Yes. DeepSeek’s recent releases — V4-Pro, V4-Flash, V3.2, V3.1 and R1 — publish open weights under the MIT license, so you can download and run them at no cost beyond your own hardware and electricity. Some older releases (V3 base, Coder-V2, VL2) split MIT-licensed code from a separate DeepSeek Model License for weights; check each Hugging Face repo. More detail in is DeepSeek open source.

How much disk space do I need to install DeepSeek locally?

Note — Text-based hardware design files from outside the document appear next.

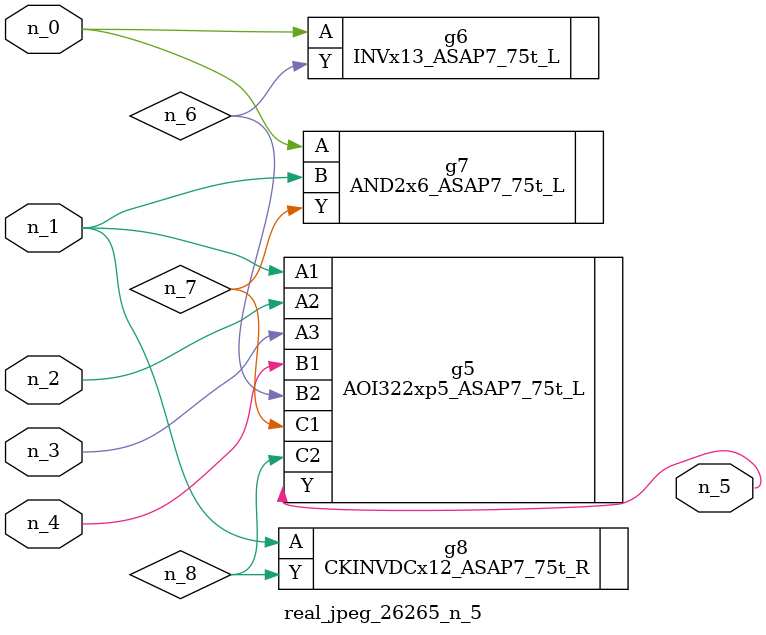
<source format=v>
module real_jpeg_26265_n_5 (n_4, n_0, n_1, n_2, n_3, n_5);

input n_4;
input n_0;
input n_1;
input n_2;
input n_3;

output n_5;

wire n_8;
wire n_6;
wire n_7;

INVx13_ASAP7_75t_L g6 ( 
.A(n_0),
.Y(n_6)
);

AND2x6_ASAP7_75t_L g7 ( 
.A(n_0),
.B(n_1),
.Y(n_7)
);

AOI322xp5_ASAP7_75t_L g5 ( 
.A1(n_1),
.A2(n_2),
.A3(n_3),
.B1(n_4),
.B2(n_6),
.C1(n_7),
.C2(n_8),
.Y(n_5)
);

CKINVDCx12_ASAP7_75t_R g8 ( 
.A(n_1),
.Y(n_8)
);


endmodule
</source>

It depends on the variant. The 1.5B distill is around 1 GB, the 8B distill about 5 GB, the 32B around 20 GB, and the 70B around 40 GB at 4-bit quantization. Official V4-Flash weights run into the hundreds of gigabytes; V4-Pro is larger still. Always provision extra space for converted weights and the Hugging Face cache. Our DeepSeek hardware calculator helps size this.

Does a local install work offline?

Yes, once the model is downloaded. Ollama and vLLM both load weights from disk and run inference locally; no outbound network call is required for completions. You only need internet for the initial model pull and for software updates. For an air-gapped workflow with traffic blocking and version pinning, follow our DeepSeek offline setup walkthrough.

What is the difference between local DeepSeek and the DeepSeek API?

The API is a hosted, stateless service at https://api.deepseek.com serving deepseek-v4-pro and deepseek-v4-flash; you pay per token but get the latest weights with no hardware. A local install runs the open-weight version on your own GPU, which costs nothing per token but limits you to the snapshot you downloaded. The wire format is the same — both speak POST /chat/completions. See our DeepSeek API documentation for the hosted side.